Friday, May 29, 2026

Secretary of State Long highlights actions to make it easier to access the Disability Tax Credit

Toronto, Ontario - Department of Finance

The Disability Tax Credit (DTC) provides significant tax relief for persons with disabilities and their supporting family members. Eligibility for the credit also serves as a requirement for access to other key federal supports, including the Canada Disability Benefit, the Child

Disability Benefit, and the Registered Disability Savings Plan along with the Canada Disability Savings Grant and Bond.

Today, the Honourable Wayne Long, Secretary of State responsible for the Canada Revenue Agency and Financial Institutions, was in Toronto to highlight proposed measures in the Spring Economic Update 2026 to improve the DTC application process for persons with disabilities, and reduce paperwork for medical practitioners by:

  • Streamlining the DTC application process for individuals diagnosed with certain long-term medical conditions.
  • Expanding the list of medical practitioners who can certify eligibility for the DTC to include podiatrists (for impairments affecting walking) and broadening the types of impairment that can be certified by physiotherapists, speech-language pathologists and occupational therapists.
  • Recognizing provincial or territorial public guardians and trustees as being qualified to certify applications for the DTC for adults in their care for property matters who have a valid certificate of incapacity. 

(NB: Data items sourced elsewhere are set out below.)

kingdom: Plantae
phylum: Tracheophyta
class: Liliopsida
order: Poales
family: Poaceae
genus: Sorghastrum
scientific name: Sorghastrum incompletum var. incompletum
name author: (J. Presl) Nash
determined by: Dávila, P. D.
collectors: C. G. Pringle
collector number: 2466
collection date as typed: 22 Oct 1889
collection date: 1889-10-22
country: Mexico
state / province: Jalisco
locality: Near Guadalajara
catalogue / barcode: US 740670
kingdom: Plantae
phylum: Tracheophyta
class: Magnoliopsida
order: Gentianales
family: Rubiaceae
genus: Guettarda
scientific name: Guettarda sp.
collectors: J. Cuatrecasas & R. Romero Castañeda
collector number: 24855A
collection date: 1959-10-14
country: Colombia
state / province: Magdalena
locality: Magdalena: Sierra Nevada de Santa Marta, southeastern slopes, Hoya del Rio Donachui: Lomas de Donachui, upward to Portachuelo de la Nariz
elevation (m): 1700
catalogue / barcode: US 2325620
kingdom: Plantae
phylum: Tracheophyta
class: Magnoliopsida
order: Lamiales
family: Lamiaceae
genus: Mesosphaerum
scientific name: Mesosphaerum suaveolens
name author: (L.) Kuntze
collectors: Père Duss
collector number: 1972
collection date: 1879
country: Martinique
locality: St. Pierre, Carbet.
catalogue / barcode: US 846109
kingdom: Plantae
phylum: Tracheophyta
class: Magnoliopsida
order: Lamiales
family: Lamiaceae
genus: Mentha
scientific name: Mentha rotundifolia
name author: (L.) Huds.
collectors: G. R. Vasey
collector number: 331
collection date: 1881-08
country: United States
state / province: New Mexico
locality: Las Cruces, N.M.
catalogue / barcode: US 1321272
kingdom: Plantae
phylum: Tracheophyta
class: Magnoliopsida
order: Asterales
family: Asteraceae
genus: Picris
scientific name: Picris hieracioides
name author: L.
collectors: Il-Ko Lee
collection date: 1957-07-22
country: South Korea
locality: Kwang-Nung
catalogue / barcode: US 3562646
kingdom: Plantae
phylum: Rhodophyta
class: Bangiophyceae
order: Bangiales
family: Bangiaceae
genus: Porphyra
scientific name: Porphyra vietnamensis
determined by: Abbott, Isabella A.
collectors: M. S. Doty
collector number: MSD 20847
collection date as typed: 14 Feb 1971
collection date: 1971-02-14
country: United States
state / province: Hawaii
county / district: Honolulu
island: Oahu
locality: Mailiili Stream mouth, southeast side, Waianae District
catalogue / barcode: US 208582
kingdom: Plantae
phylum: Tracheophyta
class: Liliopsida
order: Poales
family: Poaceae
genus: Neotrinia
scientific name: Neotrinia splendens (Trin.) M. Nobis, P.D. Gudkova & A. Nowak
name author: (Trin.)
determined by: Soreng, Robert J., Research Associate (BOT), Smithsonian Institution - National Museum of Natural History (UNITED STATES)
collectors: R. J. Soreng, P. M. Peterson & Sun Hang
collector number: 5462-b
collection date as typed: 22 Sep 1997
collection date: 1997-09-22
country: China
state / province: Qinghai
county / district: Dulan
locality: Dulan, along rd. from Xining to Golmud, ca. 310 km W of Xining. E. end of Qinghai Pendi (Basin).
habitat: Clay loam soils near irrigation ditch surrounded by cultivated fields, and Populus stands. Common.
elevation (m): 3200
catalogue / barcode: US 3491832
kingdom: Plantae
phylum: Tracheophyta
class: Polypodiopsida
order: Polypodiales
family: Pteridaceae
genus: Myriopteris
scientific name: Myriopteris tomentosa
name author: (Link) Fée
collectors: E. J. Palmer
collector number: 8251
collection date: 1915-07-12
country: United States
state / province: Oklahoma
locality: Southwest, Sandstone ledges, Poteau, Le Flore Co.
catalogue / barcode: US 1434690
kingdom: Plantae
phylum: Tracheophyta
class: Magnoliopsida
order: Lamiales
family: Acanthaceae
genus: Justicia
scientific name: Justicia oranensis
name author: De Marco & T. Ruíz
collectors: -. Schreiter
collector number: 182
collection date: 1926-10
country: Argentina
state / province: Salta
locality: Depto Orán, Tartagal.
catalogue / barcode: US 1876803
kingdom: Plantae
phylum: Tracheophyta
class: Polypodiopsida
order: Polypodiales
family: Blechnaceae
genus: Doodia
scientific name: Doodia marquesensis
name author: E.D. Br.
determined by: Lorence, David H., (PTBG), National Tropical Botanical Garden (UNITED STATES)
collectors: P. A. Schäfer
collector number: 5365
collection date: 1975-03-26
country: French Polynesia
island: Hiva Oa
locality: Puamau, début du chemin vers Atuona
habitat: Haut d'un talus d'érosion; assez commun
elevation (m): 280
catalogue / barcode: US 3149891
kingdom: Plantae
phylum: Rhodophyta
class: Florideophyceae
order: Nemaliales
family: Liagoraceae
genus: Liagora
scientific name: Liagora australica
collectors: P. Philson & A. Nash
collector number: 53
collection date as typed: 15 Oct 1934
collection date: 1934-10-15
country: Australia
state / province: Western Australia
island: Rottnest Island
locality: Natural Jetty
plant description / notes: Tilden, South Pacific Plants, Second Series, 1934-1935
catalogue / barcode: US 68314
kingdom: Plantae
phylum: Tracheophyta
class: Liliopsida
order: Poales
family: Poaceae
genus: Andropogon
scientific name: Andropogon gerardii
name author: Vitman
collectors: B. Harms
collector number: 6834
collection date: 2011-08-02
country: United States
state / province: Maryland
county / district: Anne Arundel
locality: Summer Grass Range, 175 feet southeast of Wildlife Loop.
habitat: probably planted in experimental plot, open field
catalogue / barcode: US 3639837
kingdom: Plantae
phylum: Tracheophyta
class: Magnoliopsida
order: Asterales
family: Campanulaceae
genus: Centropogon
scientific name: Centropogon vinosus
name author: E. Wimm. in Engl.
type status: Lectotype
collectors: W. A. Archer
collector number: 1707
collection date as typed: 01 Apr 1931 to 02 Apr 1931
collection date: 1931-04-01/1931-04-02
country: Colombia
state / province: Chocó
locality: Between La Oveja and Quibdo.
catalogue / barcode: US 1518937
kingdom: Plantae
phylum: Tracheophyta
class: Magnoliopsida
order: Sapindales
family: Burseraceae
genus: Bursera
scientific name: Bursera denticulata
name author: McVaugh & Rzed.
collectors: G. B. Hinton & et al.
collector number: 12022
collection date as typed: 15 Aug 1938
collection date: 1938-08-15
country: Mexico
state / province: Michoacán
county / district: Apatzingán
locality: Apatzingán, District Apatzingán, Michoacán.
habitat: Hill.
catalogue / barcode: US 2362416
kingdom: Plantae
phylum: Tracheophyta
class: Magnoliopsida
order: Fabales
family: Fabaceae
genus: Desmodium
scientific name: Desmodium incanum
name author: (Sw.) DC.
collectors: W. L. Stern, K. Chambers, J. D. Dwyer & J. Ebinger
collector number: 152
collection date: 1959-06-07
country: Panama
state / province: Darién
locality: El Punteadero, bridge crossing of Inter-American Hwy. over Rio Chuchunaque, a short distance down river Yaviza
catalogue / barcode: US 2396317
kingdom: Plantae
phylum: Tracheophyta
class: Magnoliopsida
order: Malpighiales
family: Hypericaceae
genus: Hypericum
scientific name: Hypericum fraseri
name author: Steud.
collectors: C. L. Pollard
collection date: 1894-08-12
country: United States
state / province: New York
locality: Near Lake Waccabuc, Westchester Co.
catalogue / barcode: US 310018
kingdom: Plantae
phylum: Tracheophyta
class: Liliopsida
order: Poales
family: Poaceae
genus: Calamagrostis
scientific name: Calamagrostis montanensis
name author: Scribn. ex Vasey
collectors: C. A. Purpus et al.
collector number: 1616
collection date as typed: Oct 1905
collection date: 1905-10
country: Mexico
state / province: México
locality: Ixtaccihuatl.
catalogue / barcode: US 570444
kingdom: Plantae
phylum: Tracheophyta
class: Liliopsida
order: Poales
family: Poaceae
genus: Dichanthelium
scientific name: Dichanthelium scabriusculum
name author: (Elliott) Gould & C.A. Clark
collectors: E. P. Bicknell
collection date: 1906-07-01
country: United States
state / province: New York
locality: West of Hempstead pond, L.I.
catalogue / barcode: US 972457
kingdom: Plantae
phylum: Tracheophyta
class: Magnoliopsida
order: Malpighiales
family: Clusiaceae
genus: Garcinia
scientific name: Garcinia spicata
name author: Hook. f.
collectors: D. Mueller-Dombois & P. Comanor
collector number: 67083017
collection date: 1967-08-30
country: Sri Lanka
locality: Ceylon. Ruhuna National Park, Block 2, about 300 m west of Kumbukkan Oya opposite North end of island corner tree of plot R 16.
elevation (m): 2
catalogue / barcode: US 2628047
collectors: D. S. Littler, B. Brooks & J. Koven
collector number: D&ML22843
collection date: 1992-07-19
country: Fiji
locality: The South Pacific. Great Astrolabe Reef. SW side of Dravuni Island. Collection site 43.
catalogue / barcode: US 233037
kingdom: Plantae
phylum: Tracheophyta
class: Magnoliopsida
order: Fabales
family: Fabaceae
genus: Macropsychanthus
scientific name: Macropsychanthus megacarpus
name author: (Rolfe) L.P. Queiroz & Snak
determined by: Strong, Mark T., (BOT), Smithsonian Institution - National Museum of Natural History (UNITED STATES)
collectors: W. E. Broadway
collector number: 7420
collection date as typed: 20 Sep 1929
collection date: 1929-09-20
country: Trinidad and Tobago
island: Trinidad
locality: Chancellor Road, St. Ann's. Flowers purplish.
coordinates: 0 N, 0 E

The government remains committed to supporting persons with disabilities and their families and cutting the red tape from the application is a positive step forward Consultations on draft legislative amendments related to these proposals will take place in due course.

Quotes

“The proposed changes in the Spring Economic Update 2026 are expected to provide $345 million over six years, and $86 million per year ongoing, in expanded tax relief under the Disability Tax Credit and via increased payments of federal benefits, such as the Canada Disability Benefit and the Child Disability Benefit, starting in 2025-26. The proposed changes will result in tens of thousands more eligible Canadians gaining access to the credit— providing significant tax relief and assistance for persons with disabilities and their supporting family members.”

- The Honourable Wayne Long, Secretary of State (Canada Revenue Agency and Financial Institutions)

Quick facts

  • The DTC is a non-refundable tax credit intended to recognise the impact of non-itemizable disability-related costs on the ability to pay tax. For 2026, the amount of the credit is $10,341, which provides a federal tax reduction of up to $1,448. 

  • To be eligible for the DTC, an individual must have a severe and prolonged impairment in physical or mental functions. The effects of the impairment must be such that, even with appropriate devices, medication and therapy, the individual is:

    • blind, diagnosed with type 1 diabetes mellitus or markedly restricted in their ability to perform a basic activity of daily living, or would be so restricted were it not for extensive therapy to sustain a vital function; or
    • significantly restricted in their ability to perform more than one basic activity of daily living where the cumulative effect of those restrictions is comparable to being markedly restricted in a basic activity of daily living.
  • An individual’s impairment and its effects must be certified by a qualified medical practitioner on the DTC application form (T2201).

  • Each year, more Canadians are accessing the DTC and other measures based on DTC eligibility, for themselves or someone with a disability.  

  • To support the proposed changes to make it easier for persons with disabilities to access the DTC and ensure applications are processed in an accurate and timely manner, the Spring Economic Update 2026 also proposes to provide $42.5 million over five years, starting in 2026-27, to the Canada Revenue Agency to administer the proposed changes to the credit.